暇なのでわからないところを少尉に質問する。俺は新兵で一通りの操作技術等は教え込まれているようだが、情報量が多いわけでもないようなのでそこらへんを補完しておきたい。
「そういや、マニュアルで操作しない場合、さっきの動きはできると思いますか?」
俺と会話するのを迷った様子だったが、少尉も暇だったのか少し考えて口を開いた。
「あらかじめデータを入れておけばできるかもしれんが、まず無理だろうな。地形や敵位置を詳細に入れていかなければあんな動きはできん」
なるほど、たしかにこの機体のシステムはあらかじめインプットされた動きを基に補助しているだけで、人工知能のように自分で考えているわけでは無い。
まあ、兵士の能力を可能な限り均一化するという意味ではとても有効だろう。システム介入が多すぎて俺には扱いづらいくらいだが。
「機体が自己判断しているわけじゃないですもんね。あと、システムの介入がかなり入ることを考えると新兵もエースもそれほど動きに変わりはないってことですかね?」
特に気になるのはそこだ。先ほどの戦いではどの機体もある程度似たような動きをしていた。
流石に全てが全てでは無いが、共通点は多かったように感じる。
「いや、それは違うな。システムには学習機能があり、パイロット独自の戦闘パターンを都度記録していく。それ故新兵と熟練兵、そしてエースにはその蓄積に明確な差異が生まれる。

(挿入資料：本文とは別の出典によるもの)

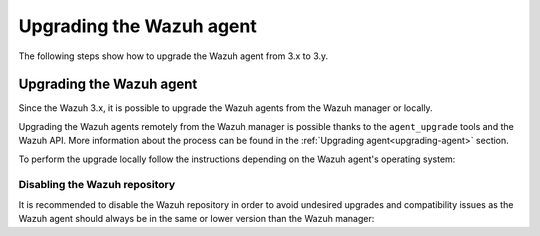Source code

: .. Copyright (C) 2020 Wazuh, Inc.

.. _upgrading_wazuh_agent:

Upgrading the Wazuh agent
=========================

The following steps show how to upgrade the Wazuh agent from 3.x to 3.y.

Upgrading the Wazuh agent
-------------------------

Since the Wazuh 3.x, it is possible to upgrade the Wazuh agents from the Wazuh manager or locally.

Upgrading the Wazuh agents remotely from the Wazuh manager is possible thanks to the ``agent_upgrade`` tools and the Wazuh API. More information about the process can be found in the :ref:`Upgrading agent<upgrading-agent>` section.

To perform the upgrade locally follow the instructions depending on the Wazuh agent's operating system:

.. tabs::

  .. group-tab:: YUM

    If the Wazuh repository is disabled it is necessary to enable it to get the latest package:

    .. code-block:: console

      # sed -i "s/^enabled=0/enabled=1/" /etc/yum.repos.d/wazuh.repo

    Upgrade the Wazuh agent to the latest version:

    .. code-block:: console

      # yum upgrade wazuh-agent

  .. group-tab:: APT

    If the Wazuh repository is disabled it is necessary to enable it to get the latest package. This step is not necessary if the package is set to the ``hold`` state instead of disabling the repository:

    .. code-block:: console

      # sed -i "s/^#deb/deb/" /etc/apt/sources.list.d/wazuh.list

    Upgrade the Wazuh agent to the latest version:

    .. code-block:: console

      # apt-get update
      # apt-get install wazuh-agent

  .. group-tab:: ZYpp

    If the Wazuh repository is disabled it is necessary to enable it to get the latest package:

    .. code-block:: console

      # sed -i "s/^enabled=0/enabled=1/" /etc/zypp/repos.d/wazuh.repo

    Upgrade the Wazuh agent to the latest version:

    .. code-block:: console

      # zypper update wazuh-agent

  .. group-tab:: Windows

    The Wazuh agent upgrading process for Windows systems requires to download the latest available installer from the :ref:`packages list <packages>`. There are two ways of using the installer, both of them require ``administrator rights``:

    - Using the GUI installer

      Open the installer and follow the instructions to upgrade the Wazuh agent:

        .. image:: ../images/installation/windows.png
          :align: center


    - Using the command line

      To upgrade the Wazuh agent from the command line, run the installer using Windows PowerShell or the command prompt. The ``/q`` argument is used for unattended installations:

      .. code-block:: console

        # wazuh-agent-|WAZUH_LATEST|-|WAZUH_REVISION_WINDOWS|.msi /q

      .. note::

        To learn more about the unattended installation process, please read :ref:`Windows installation guide <wazuh_agent_package_windows>`.

  .. group-tab:: MacOS X

      On MacOS X system the Wazuh agent upgrade can be done by deleting the previous version and installing the newest version of the Wazuh agent from scratch. As the Wazuh agent's ``ossec.conf`` configuration file will be overwritten it is recommended to backup the old configuration file and import previous settings where needed.

      More information about the process can be found in the :ref:`Wazuh agent installation and deployment on MacOS X <wazuh_agent_package_macos>` section.

  .. group-tab:: Unix based systems

      On the Unix based systems the Wazuh agent upgrade can be done by deleting the previous version and installing the newest version of the Wazuh agent from scratch. As the Wazuh agent's ``ossec.conf`` configuration file will be overwritten it is recommended to backup the old configuration file and import previous settings where needed.

      More information about the process can be found following the appropriate link for the desired operating system:

      - :ref:`Wazuh agent installation and deployment on AIX <wazuh_agent_package_aix>`.

      - :ref:`Wazuh agent installation on HP-UX <wazuh_agent_package_hpux>`.

      - :ref:`Wazuh agent installation on Solaris <wazuh_agent_solaris>`.


Disabling the Wazuh repository
^^^^^^^^^^^^^^^^^^^^^^^^^^^^^^

It is recommended to disable the Wazuh repository in order to avoid undesired upgrades and compatibility issues as the Wazuh agent should always be in the same or lower version than the Wazuh manager:

.. tabs::

  .. group-tab:: YUM

    .. code-block:: console

      # sed -i "s/^enabled=1/enabled=0/" /etc/yum.repos.d/wazuh.repo

  .. group-tab:: APT

    This step is not necessary if the user set the packages to the ``hold`` state instead of disabling the repository.

    .. code-block:: console

      # sed -i "s/^deb/#deb/" /etc/apt/sources.list.d/wazuh.list
      # apt-get update

  .. group-tab:: ZYpp

    .. code-block:: console

      # sed -i "s/^enabled=1/enabled=0/" /etc/zypp/repos.d/wazuh.repo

先ほどの相手は定石ばかりで教本通りの動きをしていたように見えた。恐らく戦闘経験はそれほど多くなかっただろう」
なるほど。正直さっきの戦いで楽勝だったから今後も強者ムーブをエンジョイできると調子に乗ってた。
おそらくチュートリアル的な敵だったんだろう。危ない危ない。
天狗になってると一瞬で狩られるというのを肝に銘じておこう。
「ちなみに、少尉は今回が何回目の戦闘なんですか?」
無言で睨みつけられる。なるほど、どうやらあまり言いたくないらしい。
初陣ではないだろうがそれほど多くないと見た。
「いえ、やっぱり大丈夫です。なんとなくわかりま……痛っ!!殴らないで。せっかく部下が気遣った…痛い痛い。なんでもありませんって」
ボコすか殴りやがってー。今のはシステム補助が無ければ墜落してたぞ。
「やはり貴様には上官を敬う気持ちが欠けているようだな」
「いえいえ、ちゃんと敬っておりますよ?しっかりお守りしたじゃないですか。貴方のために撃墜二桁するくらい頑張ったんですから。しかも初陣で」
とりあえず楽しかったからとは言わずにポイントを稼ぐことにする。
「…………ふん。口の減らん奴だ」
彼女はこちらから視線を外すともはや定位置になった座席の後ろに入り込み目を瞑ってしまった。
今のはギャルゲーならポッてなるところだったのに。異世界のギャルゲーは選択肢が違うのか?解せぬ。